Hypnic Headache: Report of Two Cases


Address all correspondence to Dr. Marta Vieira-Dias, Hospital de S. José, Unidade de Neurologia-Neurofisiologia, Rua José António Serrano, 1198 Lisboa Codex, Portugal.


Hypnic headache constitutes one rare type of primary short-lasting headache related to sleep.

The authors describe two cases of hypnic headache that had a very good response to lithium carbonate. Although these two cases do not fulfill the proposed criteria for hypnic headache, as the pain was not bilateral, and, in case 2, it had a longer duration than previously described, we believe that the very good response to lithium carbonate favors this diagnosis.

We believe that it is important to consider a diagnosis of hypnic headache because of the remarkable response to lithium carbonate shown by some patients with this condition.

Hypnic headache constitutes one rare type of primary short-lasting headache related to sleep. It was first characterized by Raskin in 1988.1 Hypnic headache is not included in the classification of the International Headache Society,2 although diagnostic criteria have been proposed.3


Patient 1.

A 65-year-old woman went to the hospital emergency department because of severe headaches that had started 1 week prior, occurring every night and awakening her. The pain was left hemicranial, lasted 60 minutes, and was not associated with any other changes. The physical examination and erythrocyte sedimentation rate (ESR) were normal. The patient recently had a CT brain scan without any changes. The patient was treated with 50 mg of indomethacin at bedtime, which she took for 5 nights with a decrease in the intensity of pain, but it continued to awaken her each night. After this ineffective therapy, she started taking 400 mg of lithium carbonate at bedtime and became headache-free after 7 days. The medication was maintained for 2 months and then slowly tapered. The headache recurred 5 months later, but disappeared again 2 days after resuming lithium carbonate.

Patient 2.

A 68-year-old man was sent to the neurology clinic because of epileptic seizures and a history of poor compliance to therapy with carbamazepine. In addition to seizures, which could be easily controlled by a regular dose of the anticonvulsant, he gave a past history of headaches that started about 4 years previously. These were severe in intensity, waking him up every night, starting in the left temporal area and spreading over the whole head, lasting 120 minutes, and with no associated changes. He experienced some relief with 600 to 900 mg of clonixine and the local application of ice. The physical examination did not reveal any abnormalities. The ESR was normal, and magnetic resonance imaging showed only signal changes in the white matter, suggesting ischemic lesions. The patient started taking 400 mg of lithium carbonate before going to bed, becoming symptom-free soon after starting this therapy. After 2 months, the lithium was slowly withdrawn, with recurrence of headache a few days later. He restarted the medication and was symptom-free soon thereafter.

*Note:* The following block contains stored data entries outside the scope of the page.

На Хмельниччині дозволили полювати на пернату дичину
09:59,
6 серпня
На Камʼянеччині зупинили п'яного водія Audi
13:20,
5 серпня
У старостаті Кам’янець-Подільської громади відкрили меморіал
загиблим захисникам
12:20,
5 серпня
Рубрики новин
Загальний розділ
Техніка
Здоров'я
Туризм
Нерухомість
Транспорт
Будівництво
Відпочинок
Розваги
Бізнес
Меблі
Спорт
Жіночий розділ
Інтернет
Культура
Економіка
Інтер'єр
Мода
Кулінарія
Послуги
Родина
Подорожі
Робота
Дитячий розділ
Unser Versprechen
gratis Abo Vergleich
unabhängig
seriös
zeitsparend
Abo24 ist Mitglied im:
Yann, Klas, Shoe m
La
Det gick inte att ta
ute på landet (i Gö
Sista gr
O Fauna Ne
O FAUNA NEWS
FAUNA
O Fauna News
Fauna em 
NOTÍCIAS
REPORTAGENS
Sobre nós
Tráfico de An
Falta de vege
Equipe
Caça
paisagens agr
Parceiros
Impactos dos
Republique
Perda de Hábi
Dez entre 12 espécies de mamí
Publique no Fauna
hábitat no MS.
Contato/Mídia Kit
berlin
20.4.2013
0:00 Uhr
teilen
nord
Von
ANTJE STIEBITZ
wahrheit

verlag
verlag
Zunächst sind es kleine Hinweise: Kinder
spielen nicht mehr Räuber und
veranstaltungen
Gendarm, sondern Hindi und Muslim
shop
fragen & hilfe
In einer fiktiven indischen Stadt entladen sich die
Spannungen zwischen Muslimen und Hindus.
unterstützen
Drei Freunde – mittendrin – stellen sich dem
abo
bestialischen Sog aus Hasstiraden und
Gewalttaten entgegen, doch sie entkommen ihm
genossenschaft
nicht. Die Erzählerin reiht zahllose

Both cases have much in common with the patients originally characterized by Raskin.1 Both were more than 65 years old, and they had a headache that awakened them during nighttime sleep, without any associated dysautonomia, without a causal organic disease, and with a dramatic response to lithium carbonate.

However, these two patients presented a few particularities. Notably, the pain was unilateral, and, in case 2, it lasted for more than 60 minutes. Similar findings have been reported by Dodick et al4 in other patients.

The benefit of prophylactic therapy with lithium carbonate is classic, although caffeine,4,5 flunarizine,5 and indomethacin6 have also been efficacious in some patients. We tried indomethacin in case 1 without any striking result.

Hypnic headache is an important cause of benign headache in the elderly. Recognition of this type of headache should be promoted as there are efficacious prophylactic therapies which can improve the quality of life.